I have been experimenting with the strict and lazy ST monads, and I do not understand clearly the degree of laziness of each. For example, using the lazy Control.Monad.State.Lazy monad we can write:

main = print $ (flip evalState) "a" $ do
    forever $ put "b"
    put "c"
    get

This works fine and outputs "c". Dually, the same code for the strict Control.Monad.State.Strict variant will run put "b" forever, and hang.

Intuitively, I would expect the same duality to hold for the ST monads. That is, given the code:

main = print $ S.runST $ do
        r <- newSTRef "a"
        forever $ writeSTRef r "b"
        writeSTRef r "c"
        readSTRef r

Control.Monad.ST.Lazy should output "c", while Control.Monad.ST.Strict should hang. However, they both loop indefinitely. I believe that there is a valid reason for this, like: reading backwards, the reference r is not yet allocated at the time that the last writeSTRef is called. But it somehow feels like we could do better.

How lazy is the lazy Control.Monad.ST.Lazy monad?

Surprisingly, it is perfectly lazy. But Data.STRef.Lazy isn't.

ST.Lazy is lazy

Lets focus on another example for a second:

import qualified Control.Monad.ST as S
import qualified Control.Monad.ST.Lazy as L

squared :: Monad m => m [Integer]
squared = mapM (return . (^2)) [1..]

ok, oops :: [Integer]
ok   = L.runST squared
oops = S.runST squared

Even though ok and oops should do the same, we can get only the elements of ok. If we would try to use head oops, we would fail. However, concerning ok, we can take arbitrarily many elements.

Or, to compare them to the non-monadic squared list, they behave like:

ok, oops :: [Integer]
ok'   = map (^2) [1..]
oops' = let x = map (^2) [1..] in force x -- Control.DeepSeq.force

That's because the strict version evaluates all state operations, even though they're not required for our result. On the other hand, the lazy version delays the operations:

This module presents an identical interface to Control.Monad.ST, except that the monad delays evaluation of state operations until a value depending on them is required.

What about readSTRef?

Now lets focus again on your example. Note that we can get an infinite loop with even simpler code:

main = print $ L.runST $ do
    forever $ return ()
    r <- newSTRef "a"
    readSTRef r

If we add an additional return at the end …

main = print $ L.runST $ do
    forever $ return ()
    r <- newSTRef "a"
    readSTRef r
    return "a"

… everything is fine.

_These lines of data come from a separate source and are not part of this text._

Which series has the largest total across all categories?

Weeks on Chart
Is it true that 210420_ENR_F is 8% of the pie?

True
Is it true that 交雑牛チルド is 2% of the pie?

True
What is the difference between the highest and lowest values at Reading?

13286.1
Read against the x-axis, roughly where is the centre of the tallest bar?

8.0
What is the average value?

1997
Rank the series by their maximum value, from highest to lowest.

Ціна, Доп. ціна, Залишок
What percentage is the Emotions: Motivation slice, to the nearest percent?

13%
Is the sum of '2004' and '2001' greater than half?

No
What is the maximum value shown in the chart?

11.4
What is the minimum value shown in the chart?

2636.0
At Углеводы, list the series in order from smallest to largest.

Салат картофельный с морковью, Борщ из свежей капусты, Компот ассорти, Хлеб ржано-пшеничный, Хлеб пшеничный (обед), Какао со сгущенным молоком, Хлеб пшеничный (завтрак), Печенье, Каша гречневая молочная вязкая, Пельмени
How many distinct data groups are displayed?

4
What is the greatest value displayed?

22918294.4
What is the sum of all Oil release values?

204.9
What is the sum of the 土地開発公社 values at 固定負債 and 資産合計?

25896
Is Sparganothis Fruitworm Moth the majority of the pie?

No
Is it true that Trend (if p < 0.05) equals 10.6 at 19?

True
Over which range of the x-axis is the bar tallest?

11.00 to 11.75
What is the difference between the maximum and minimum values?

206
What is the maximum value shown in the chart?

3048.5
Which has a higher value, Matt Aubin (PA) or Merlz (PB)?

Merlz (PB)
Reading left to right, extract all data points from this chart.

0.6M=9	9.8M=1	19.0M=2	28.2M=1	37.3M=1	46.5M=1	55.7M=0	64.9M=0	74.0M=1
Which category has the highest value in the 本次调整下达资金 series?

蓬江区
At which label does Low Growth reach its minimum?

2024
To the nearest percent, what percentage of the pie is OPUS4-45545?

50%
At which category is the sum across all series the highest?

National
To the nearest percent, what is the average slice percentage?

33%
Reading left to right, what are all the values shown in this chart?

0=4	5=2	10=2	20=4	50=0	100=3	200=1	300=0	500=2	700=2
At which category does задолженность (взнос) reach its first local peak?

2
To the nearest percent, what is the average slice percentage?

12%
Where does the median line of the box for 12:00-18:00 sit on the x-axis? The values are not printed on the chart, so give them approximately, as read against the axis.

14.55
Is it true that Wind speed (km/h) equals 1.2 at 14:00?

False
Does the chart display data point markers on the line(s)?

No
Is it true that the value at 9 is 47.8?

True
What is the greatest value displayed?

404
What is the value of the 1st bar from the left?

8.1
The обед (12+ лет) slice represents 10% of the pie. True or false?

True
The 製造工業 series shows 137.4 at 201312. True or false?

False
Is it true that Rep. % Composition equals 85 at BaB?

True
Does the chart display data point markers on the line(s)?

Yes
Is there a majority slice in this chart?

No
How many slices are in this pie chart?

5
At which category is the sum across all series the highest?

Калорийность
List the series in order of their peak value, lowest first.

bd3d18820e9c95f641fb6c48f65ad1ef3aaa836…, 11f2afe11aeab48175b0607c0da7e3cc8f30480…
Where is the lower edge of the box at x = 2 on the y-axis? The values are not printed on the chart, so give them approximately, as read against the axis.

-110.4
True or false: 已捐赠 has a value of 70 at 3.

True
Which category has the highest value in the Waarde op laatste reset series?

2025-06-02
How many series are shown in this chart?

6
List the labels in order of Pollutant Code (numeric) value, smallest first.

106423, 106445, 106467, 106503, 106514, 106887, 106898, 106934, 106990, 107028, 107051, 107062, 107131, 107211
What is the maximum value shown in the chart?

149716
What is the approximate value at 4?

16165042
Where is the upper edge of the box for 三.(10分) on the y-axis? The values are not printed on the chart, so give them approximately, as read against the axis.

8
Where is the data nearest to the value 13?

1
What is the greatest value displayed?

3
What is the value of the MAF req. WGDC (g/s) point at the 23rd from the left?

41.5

So apparently there's something strict in newSTRef or readSTRef. Lets have a look at their implementation:

import qualified Data.STRef as ST

newSTRef        = strictToLazyST . ST.newSTRef
readSTRef       = strictToLazyST . ST.readSTRef
writeSTRef  r a = strictToLazyST (ST.writeSTRef r a)

And there's the culprit. Data.STRef.Lazy is actually implemented via Data.STRef, which is meant for Control.Monad.ST.Strict. strictToLazyST only hides this detail:

strictToLazyST :: ST.ST s a -> ST s a
strictToLazyST m = ST $ \s ->

Convert a strict ST computation into a lazy one. The strict state thread passed to strictToLazyST is not performed until the result of the lazy state thread it returns is demanded.

Now lets put things together:

• in main, we want to print the value given by the lazy ST computation
• the lazy ST computation's value is given by a lazy readSTRef
• the lazy readSTRef is actually implemented as a lazy wrapper around the strict readSTRef
• the strict readSTRef evaluates the state as if it was a strict one
• the strict evaluation of forever $ return () bites us

So the current ST.Lazy is lazy enough. It's the Data.STRef.Lazy that's too strict. As long as Data.STRef.Lazy is based on strictToLazyST, this behavior will endure.